Und man liest auch vages Bekanntes nach, etwa über die Geheimnisse der Wiener Steinmetze (ausgehend von der „Fenstergucker“-Figur im Stephansdom). Und auch die Überlegungen, ob die Achatschale in der Schatzkammer wirklich mit dem Gral zu tun hat, sind immer wieder interessant, auch wenn natürlich zugegeben werden muss, dass man es schlechterdings nicht weiß…
Dennoch: Die Autorin weiß über die Maßen viel zu ihrem Thema. wobei man ihr besonders gerne folgt, wenn sie Geheimnisvolles über Menschen aufdeckt. Der bemerkenswerte „Rudolf der Stifter“, der in den nicht einmal 26 Lebensjahren, die ihm gegönnt waren, so viel initiiert und erreicht hat, hat sich nicht nur in Stein als Gründer des Stephansdoms verewigt, sondern schrieb selbst auch in einer von ihm erfundenen Geheimschrift. Dass er im übrigen „Rudolf der Fälscher“ hätte heißen können, hält die Autorin fest: „Er fälschte Dokumente, wo er nur konnte.“
Mit Geheimschriften gab sich auch ein spätrer Habsburger ab, der sich so intelligent über vieles den Kopf zerbrach, nämlich Kaiser Maximilian I. Er hat übrigens die Erkenntnis niedergelegt: „Wer nicht versteht zu täuschen, versteht nicht zu regieren.“ Wenn man sich nicht irrt, halten sich Politiker bis zum heutigen Tag an diese Erkenntnis… Und wenn man bei den Habsburgern bleibt: Dass Maria Theresia das „Geheimnis“ der Vampire gelöst wissen wollte, ist bekannt, dass die erwünschte rein rationale Erklärung aber nicht gebracht werden konnte, auch. Also versteckte man das unerwünschte Ergebnis – auch eine Möglichkeit, die sich bis heute in der Politik hält.

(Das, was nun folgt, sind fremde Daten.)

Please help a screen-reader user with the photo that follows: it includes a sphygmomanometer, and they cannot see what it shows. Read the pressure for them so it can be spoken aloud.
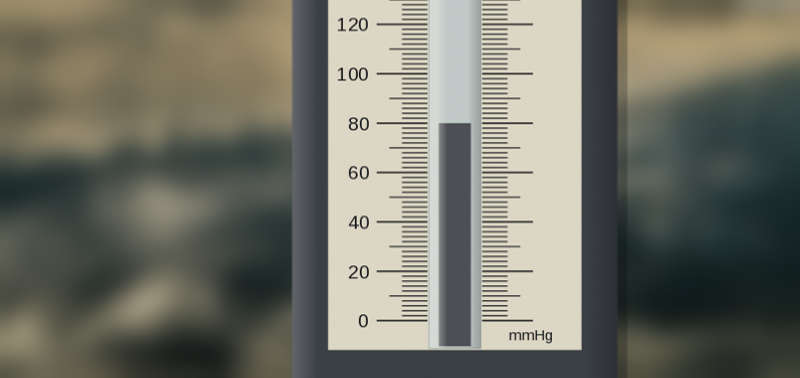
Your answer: 80 mmHg
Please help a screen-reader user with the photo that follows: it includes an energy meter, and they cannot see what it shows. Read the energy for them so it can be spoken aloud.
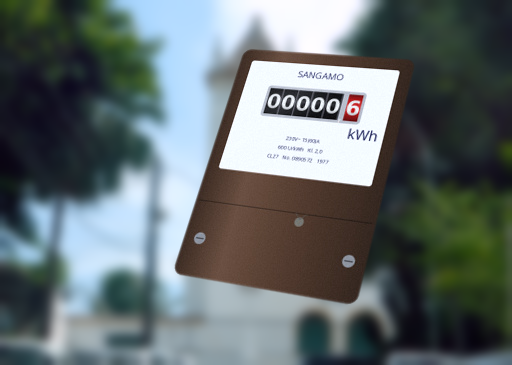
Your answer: 0.6 kWh
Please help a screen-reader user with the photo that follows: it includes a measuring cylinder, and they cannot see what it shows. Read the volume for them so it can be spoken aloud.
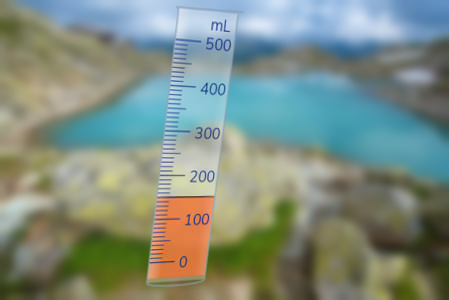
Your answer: 150 mL
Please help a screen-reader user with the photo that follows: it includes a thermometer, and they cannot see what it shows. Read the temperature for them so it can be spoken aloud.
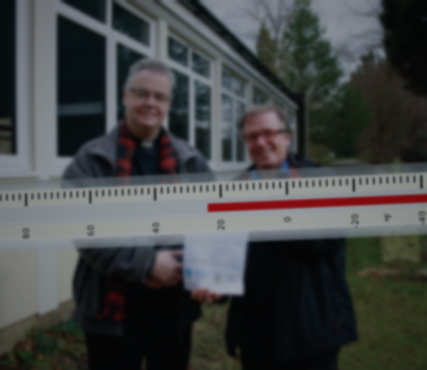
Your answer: 24 °F
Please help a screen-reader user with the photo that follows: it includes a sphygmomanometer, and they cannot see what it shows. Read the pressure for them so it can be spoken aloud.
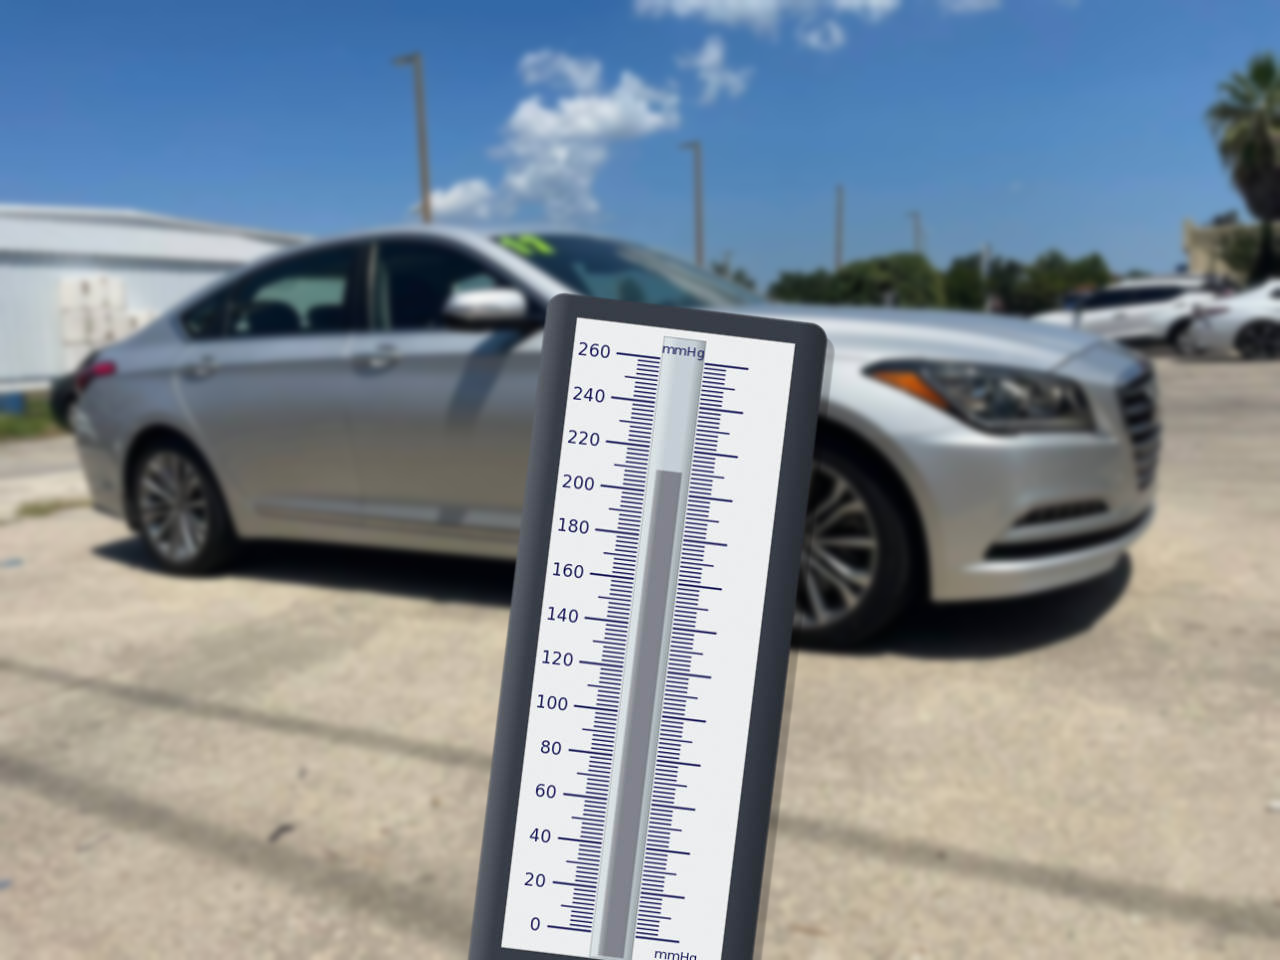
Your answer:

Folgt man dem Buch, so tritt man in eine Welt von Geheimcodes, von denen die Autorin den einen oder anderen entschlüsseln kann, Man geht zu den mysteriösesten Orten der Stadt, dem Narrenturm oder dem Neugebäude, sowie zu bekannten wie Schlössern, Kirchen, Häusern, Kellern. Man kann sich in die aufgeworfenen Geheimnisse vertiefen wie fast in einen Krimi.
Zudem hat man endlich einmal ein Buch in der Hand, an dem nicht – wie so oft in letzter Zeit zu beobachten – bis zur Selbstvernichtung gespart wurde. Das Papier ist hochwertig, mit dem Effekt, dass die Farbfotos zu bester Geltung kommen, nicht nur die vielen ganzseitigen, die man sich geleistet hat, sondern auch kleinere mit Detailansichten, die den Blick auf oft Übersehenes lenken. Fotos von heute mischen sich mit historischen Dokumenten. Ein Vergnügen.
Am Ende hat der Leser nur zwei Möglichkeiten: Entweder er schlendert mit diesen Buch in der Hand durch Wien und sucht Dinge, die er bisher nicht gesehen und gewusst hat – oder er schließt sich einer „Mystery Tour“ an. Am besten beides.